Sehr geehrte Eliane,
vielen Dank für Ihren tollen Beitrag und Ihr Bemühen über stark gesundheitsschädigende „Empfehlungen“ aufzuklären. Meine Schwester ist momentan schwanger und wenn ich mir vorstelle, jemand empfiehlt ihr jetzt, ätherisches Thujaöl innerlich einzunehmen… Da gerate ich an meine Grenzen. Deswegen danke für Ihre Arbeit!

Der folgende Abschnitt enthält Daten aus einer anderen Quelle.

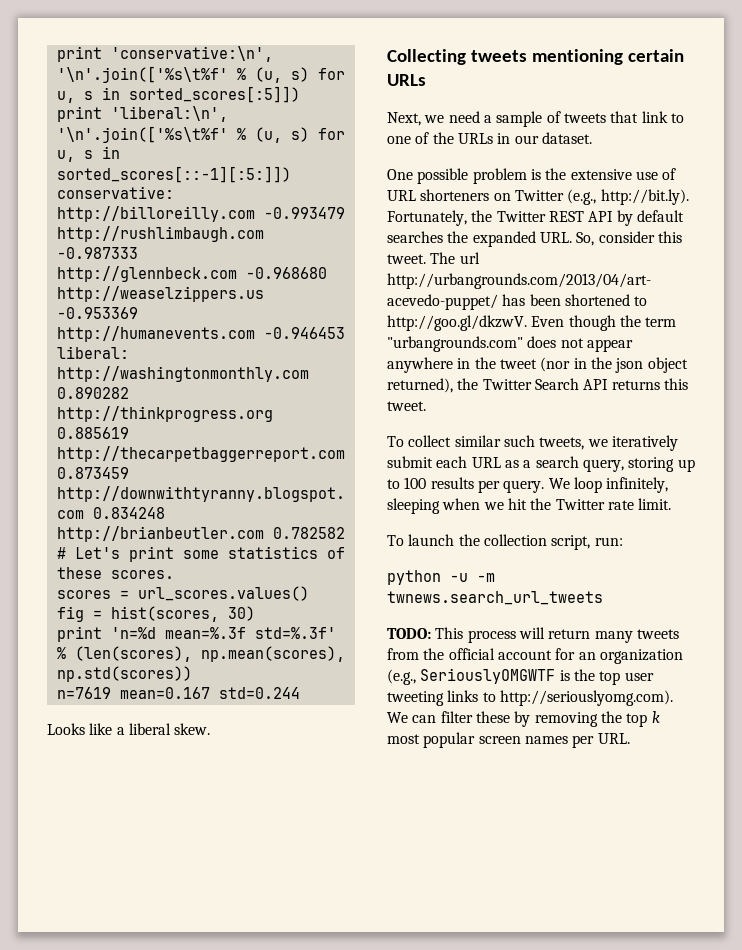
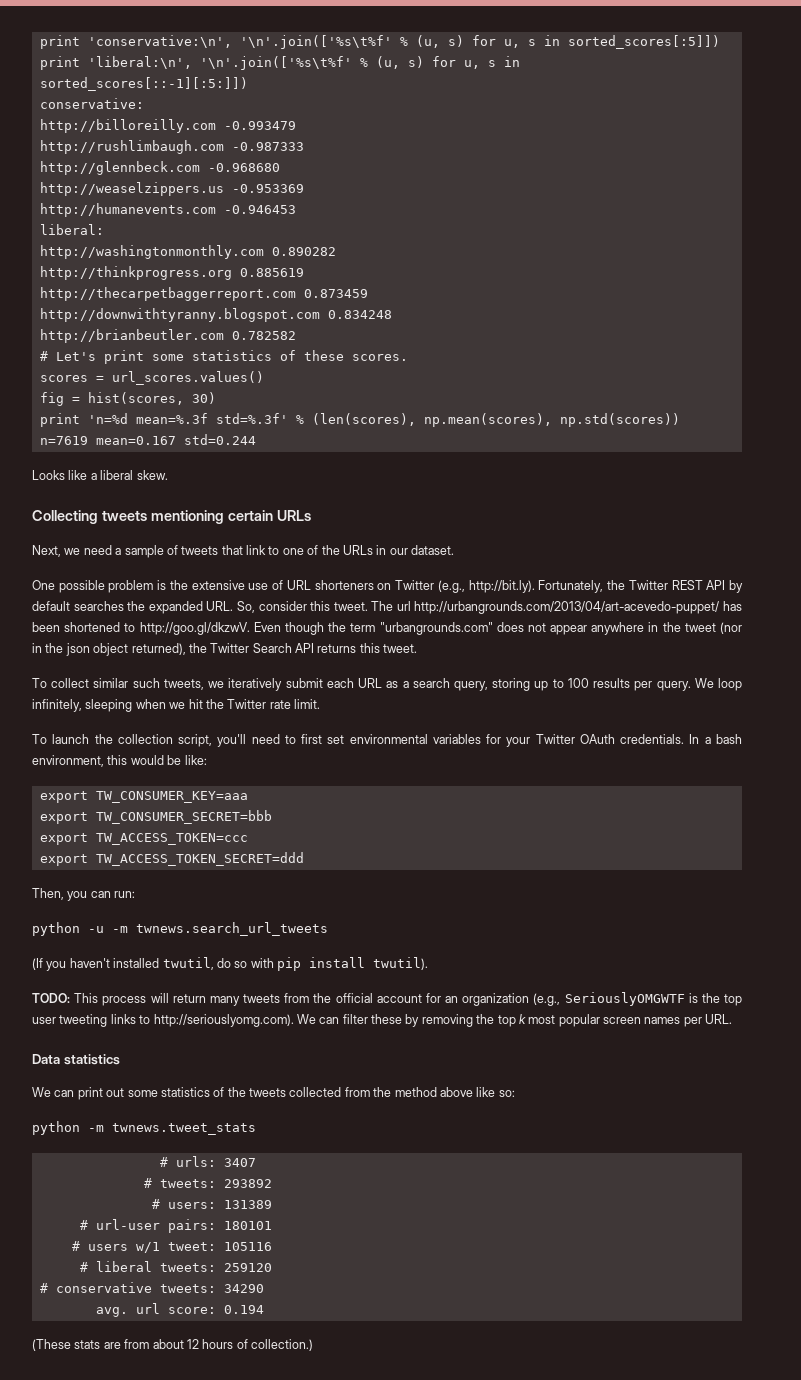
(591, 542) none -> [217,734,742,747] [32,755,207,767] [39,791,248,803] [39,810,272,824] [39,833,248,845] [39,852,304,866] [32,888,111,901] you'll need to first set environmental variables for your Twitter OAuth credentials. In a bash environment, this would be like: // export TW_CONSUMER_KEY=aaa // export TW_CONSUMER_SECRET=bbb // export TW_ACCESS_TOKEN=ccc // export TW_ACCESS_TOKEN_SECRET=ddd // Then, you can
(603, 598) none -> [32,957,428,971] // (If you haven't installed twutil, do so with pip install twutil).
(630, 738) none -> [32,1054,120,1065] [32,1087,515,1100] [32,1121,256,1135] [159,1156,256,1167] [143,1178,272,1188] [151,1199,272,1209] [79,1219,272,1233] [71,1241,272,1253] [79,1261,272,1272] [39,1282,264,1293] [95,1303,264,1317] [32,1339,313,1351] // Data statistics // We can print out some statistics of the tweets collected from the method above like so: // python -m twnews.tweet_stats // # urls: 3407 // # tweets: 293892 // # users: 131389 // # url-user pairs: 180101 // # users w/1 tweet: 105116 // # liberal tweets: 259120 // # conservative tweets: 34290 // avg. url score: 0.194 // (These stats are from about 12 hours of collection.)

Vor einem Jahr habe ich mir die gleiche Schnupperbox von den heißgeliebten Maienfelsern bestellt wie Sie. Ich bin jetzt jedoch über die Anwendung des Thujaöls verwirrt und würde im Zweifel nur wenige Tropfen im Aromadiffusor vernebeln. Wir haben jedoch einen Hund im Haus und ab und an meine schwangere Schwester zu Besuch und beide will ich nicht schädigen. Sollte ich also die Finger von Thuja lassen?
Beste Grüße
Rebecca
Danke für Ihr nettes Lob! Warum sollte Thujaöl in ein Vernebler-Gerät gegeben werden? Ich sehe keinen Grund. Es ist ein tolles Öl, beispielsweise bei einer kurzzeitigen lokalen Anwendung, beispielsweise bei einer Warze (von Menschen über 14 Jahren). Oder anderen viral bedingten Hautproblemen. Aber nicht „großflächig“ und schon gar nicht in der Nähe von „empfindlichen Nervensystemen“, also genau: nicht bei Schwangeren, Haustieren, Kleinkindern, Babys. Niemand wird durch kurzes Schnuppern/Einatmen davon geschädigt, doch bei Dauer-Anwendung über Stunden oder gar Tage sind Probleme nicht auszuschließen. Bei einem Öl mit sehr viel weniger Thujon-Anteil wurde mir von einer Kursteilnehmerin von epileptischen Anfällen bei ihrem Hund berichtet, es war Salbeiöl, leider von ihrem Mann unwissentlich stundenlang in einer Duftlampe vernebelt. Darum warne ich lieber einmal zu viel als zu wenig. Zudem kenne ich meine eigenen Reaktionen auf frisch geschnittene Thuja (Zweige und Holzbretter), und ich bin nicht unbedingt eine Mimose, was sowas anbelangt!
Ich nutze Thuja sehr gerne zum Räuchern, habe nur gute Erfahrungen gemacht.Innerlich würde ich nichts einnehmen da es ein Gift ist.Aber Räuchern ist absolut super und auch ein Essig zum Putzen ist toll.
Echtes Zedernholzöl darf auf die Haut ist sehr gut gegen Juckreiz.
Und die Dosis macht das Gift also beim Räuchern auch immer gut lüften.
Liebe Grüße
c.Vogel
Na klar, auch beim Öl macht die Dosis das Gift. Also zum Räuchern eher die Zweige als Holzstückchen nehmen? (ich vermute, beides wäre möglich). Ja, Cedrus-Öl habe ich gerade beim Hund bei akutem Juckreiz im Einsatz.